I’d gotten distracted by the faeries, and forgotten my promise and my purpose. Finding Azazel—and the missing Agents—was now priority number one.
“I have to go back to the office and finish some paperwork first,” J.B. said. “You’d better come, too, and fill out the forms for the souls you lost.”
“Why bother?” I asked. “The Agency is going to be royally pissed at me when they find out I’m tracking Azazel. What’s the difference if a couple of papers don’t get properly filed?”
“How about you try following the rules for a while so as not to arouse their suspicion?”
“You’re talking logic here,” I said. “I don’t do logic.”
“Indulge me,” J.B. said.
I tapped Samiel on the shoulder. He was facing the crime scene techs as they did their gruesome work, but I knew he wasn’t really seeing them. He was seeing Chloe. It took a few seconds for him to focus on my face.
“I’m going with J.B. to pretend to be a good Agent,” I said. “Can you get home and fill in the others? We need to put together some kind of plan to find Azazel.”
Samiel nodded.
“I’ll be back soon.”
He took off, flying north toward home. I hadn’t realized he was in love with Chloe. Maybe he hadn’t realized it himself, until she was taken.
“Let’s walk,” J.B. said. “The office isn’t that far from here. We can unveil once we get across the street.”
“Okay,” I said, sensing that he needed some time to brood. I did, too. Even though I’d disavowed any relationship with Azazel, it’s hard to acknowledge that the person who fathered you is responsible for organizing the killing of dozens of people. Beezle would no doubt tell me that I was being absurd, but I felt a little tainted. Like I had bad blood in me.
“You are being absurd,” I muttered to myself. Because if I had bad blood, then so did my baby. And I refused to have either one of our lives dictated by the actions of our forebears.
“Did you say something?” J.B. asked as we walked in the shadow of the Sears Tower.
Far above us the red safety lights of the tower glowed. Most of the restaurants that served the nine-to-five crowd were closed up for the night. I could see workers through the windows at Starbucks mopping the floor and cleaning the espresso machines.
“Nothing,” I said. “Just thinking out loud.”
“You should probably know that I received an official missive from Titania shortly after I talked to you,” J.B. said.
“And?”
“She’s holding me responsible for your behavior in her court.”
“Well, that’s just dumb. I flat-out told them that I represented nobody but myself.”
“It’s apparently my fault that the situation escalated because I didn’t punish you immediately as I was supposed to,” he said.
“And it’s your fault that I don’t file paperwork on time and let souls get lost, too, I suppose,” I said.

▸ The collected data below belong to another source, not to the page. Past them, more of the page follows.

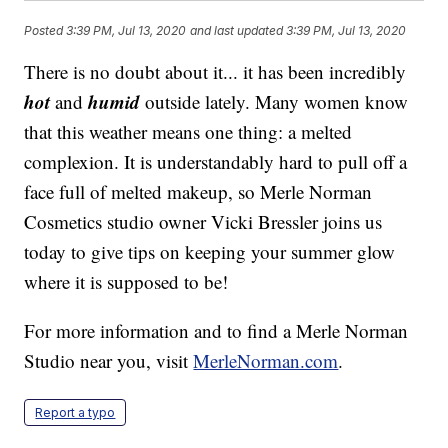
Posted
3:39 PM, Jul 13, 2020
and last updated
3:39 PM, Jul 13, 2020
There is no doubt about it... it has been incredibly
hot
humid
and
outside lately. Many women know
that this weather means one thing: a melted
complexion. It is understandably hard to pull off a
face full of melted makeup, so Merle Norman
Cosmetics studio owner Vicki Bressler joins us
today to give tips on keeping your summer glow
where it is supposed to be!
For more information and to find a Merle Norman
Studio near you, visit
MerleNorman.com
.
Report a typo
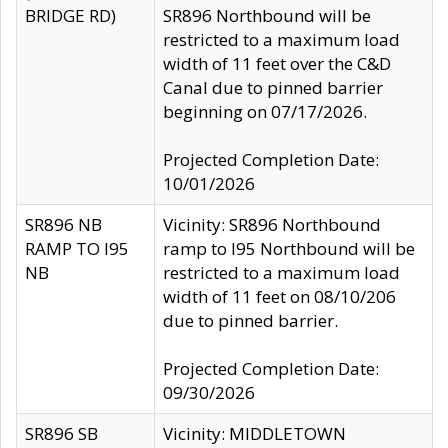
BRIDGE RD)
SR896 Northbound will be
restricted to a maximum load
width of 11 feet over the C&D
Canal due to pinned barrier
beginning on 07/17/2026.
Projected Completion Date:
10/01/2026
SR896 NB
Vicinity: SR896 Northbound
RAMP TO I95
ramp to I95 Northbound will be
NB
restricted to a maximum load
width of 11 feet on 08/10/206
due to pinned barrier.
Projected Completion Date:
09/30/2026
SR896 SB
Vicinity: MIDDLETOWN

“That’s how the Agency sees it,” J.B. said.
“I know I keep saying this, but I’m sorry,” I said.
“You’re sorry, but you won’t change, either,” he said.
“I’m not changing for anyone, especially not the faerie queen. Or the Agency. Upper management can take this job and stick it up their butt, as far as I’m concerned.”
“Titania has ordered me to appear in her court next month to receive my punishment for your actions. On Valentine’s Day,” he said.
I stopped in the middle of the sidewalk, tugging J.B.’s sleeve so that he would stop. A man walking behind us huffed as he was forced to take one step sideways to go around us.
“You’re not going, right?” I said.
J.B. shook his head at me. “I have to.”
“No,” I said, grabbing his shoulders. “You don’t have to. You have to stop thinking that way. You don’t have to do anything you don’t want to do.”